● Description of the task
Swap "scientific name" for "binomial" in the listing, starting at the line containing "genus: Speyeria" and ending at the line containing "genus: Heracleum". Return only those lines, with everything else left unchanged.

☆ ☆ ☆ ☆ ☆ ☆ ☆

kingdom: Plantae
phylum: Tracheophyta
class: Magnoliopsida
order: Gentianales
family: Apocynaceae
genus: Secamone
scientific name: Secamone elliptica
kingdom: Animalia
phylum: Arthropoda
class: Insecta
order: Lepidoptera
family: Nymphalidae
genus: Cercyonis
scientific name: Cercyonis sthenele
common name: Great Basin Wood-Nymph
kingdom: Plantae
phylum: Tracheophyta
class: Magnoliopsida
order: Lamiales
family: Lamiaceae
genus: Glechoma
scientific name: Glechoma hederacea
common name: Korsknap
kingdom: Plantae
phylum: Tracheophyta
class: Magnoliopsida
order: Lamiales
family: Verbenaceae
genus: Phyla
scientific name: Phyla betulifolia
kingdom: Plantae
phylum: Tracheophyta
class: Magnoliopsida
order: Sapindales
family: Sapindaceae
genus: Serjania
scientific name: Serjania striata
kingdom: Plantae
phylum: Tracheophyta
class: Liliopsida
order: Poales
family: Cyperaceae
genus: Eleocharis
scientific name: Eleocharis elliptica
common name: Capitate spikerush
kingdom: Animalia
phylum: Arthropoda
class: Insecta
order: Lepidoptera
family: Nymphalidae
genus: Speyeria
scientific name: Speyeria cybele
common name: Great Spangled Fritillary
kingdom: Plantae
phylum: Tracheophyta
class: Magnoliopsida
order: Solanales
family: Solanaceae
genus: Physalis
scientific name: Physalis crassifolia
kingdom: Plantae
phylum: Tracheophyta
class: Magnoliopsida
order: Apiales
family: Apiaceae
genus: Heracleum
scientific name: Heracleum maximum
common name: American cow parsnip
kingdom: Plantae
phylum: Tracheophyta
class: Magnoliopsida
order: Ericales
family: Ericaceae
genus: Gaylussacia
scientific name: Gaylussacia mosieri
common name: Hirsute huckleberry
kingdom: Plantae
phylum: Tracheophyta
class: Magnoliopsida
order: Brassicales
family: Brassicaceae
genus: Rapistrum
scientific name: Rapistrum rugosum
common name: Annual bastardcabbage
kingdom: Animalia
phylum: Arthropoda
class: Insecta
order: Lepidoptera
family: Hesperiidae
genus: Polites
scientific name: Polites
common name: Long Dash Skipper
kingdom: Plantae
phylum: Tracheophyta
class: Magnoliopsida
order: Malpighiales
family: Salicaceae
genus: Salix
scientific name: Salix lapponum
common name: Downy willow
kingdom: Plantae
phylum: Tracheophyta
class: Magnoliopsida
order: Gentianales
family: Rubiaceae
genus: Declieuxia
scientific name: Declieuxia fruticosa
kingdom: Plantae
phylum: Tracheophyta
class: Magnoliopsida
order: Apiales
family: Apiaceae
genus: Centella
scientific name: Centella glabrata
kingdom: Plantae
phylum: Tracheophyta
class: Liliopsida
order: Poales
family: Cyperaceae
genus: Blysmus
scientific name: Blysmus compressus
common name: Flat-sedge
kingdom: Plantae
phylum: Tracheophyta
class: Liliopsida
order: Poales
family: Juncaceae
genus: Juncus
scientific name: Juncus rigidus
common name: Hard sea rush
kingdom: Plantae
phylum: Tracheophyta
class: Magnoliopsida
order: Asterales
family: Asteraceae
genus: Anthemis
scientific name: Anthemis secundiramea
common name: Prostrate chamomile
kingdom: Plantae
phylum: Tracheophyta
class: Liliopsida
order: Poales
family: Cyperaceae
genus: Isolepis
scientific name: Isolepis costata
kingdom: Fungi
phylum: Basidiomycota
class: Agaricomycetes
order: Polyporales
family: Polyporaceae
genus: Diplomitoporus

☆ ☆ ☆ ☆ ☆ ☆ ☆

● Worked answer
genus: Speyeria
binomial: Speyeria cybele
common name: Great Spangled Fritillary
kingdom: Plantae
phylum: Tracheophyta
class: Magnoliopsida
order: Solanales
family: Solanaceae
genus: Physalis
binomial: Physalis crassifolia
kingdom: Plantae
phylum: Tracheophyta
class: Magnoliopsida
order: Apiales
family: Apiaceae
genus: Heracleum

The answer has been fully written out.